__Exercise brief__: Each record below is to be copied exactly; the pictures are to be omitted.

____

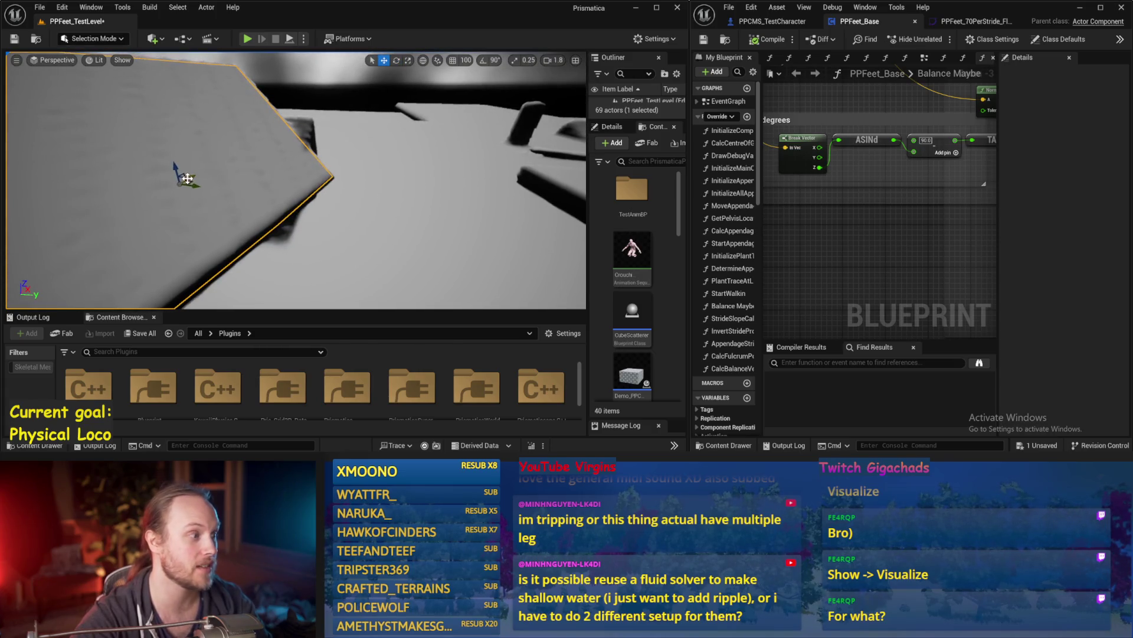
Orbit around the slab to inspect it, then reselect it
{"action": "mouse_move", "coordinate": [187, 179]}
{"action": "left_mouse_down"}
{"action": "mouse_move", "coordinate": [210, 153]}
{"action": "mouse_move", "coordinate": [208, 136]}
{"action": "mouse_move", "coordinate": [204, 118]}
{"action": "mouse_move", "coordinate": [174, 119]}
{"action": "left_mouse_up"}
{"action": "scroll", "coordinate": [192, 118], "scroll_direction": "down", "scroll_amount": 2}
{"action": "left_click_drag", "start_coordinate": [434, 167], "coordinate": [436, 167]}
{"action": "left_click_drag", "start_coordinate": [357, 193], "coordinate": [377, 179]}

____

__Answer section__:
Orbit around the slab to inspect it, then reselect it
{"action": "mouse_move", "coordinate": [187, 179]}
{"action": "left_mouse_down"}
{"action": "mouse_move", "coordinate": [210, 153]}
{"action": "mouse_move", "coordinate": [208, 136]}
{"action": "mouse_move", "coordinate": [204, 118]}
{"action": "mouse_move", "coordinate": [174, 119]}
{"action": "left_mouse_up"}
{"action": "scroll", "coordinate": [192, 118], "scroll_direction": "down", "scroll_amount": 2}
{"action": "left_click_drag", "start_coordinate": [434, 167], "coordinate": [436, 167]}
{"action": "left_click_drag", "start_coordinate": [357, 193], "coordinate": [377, 179]}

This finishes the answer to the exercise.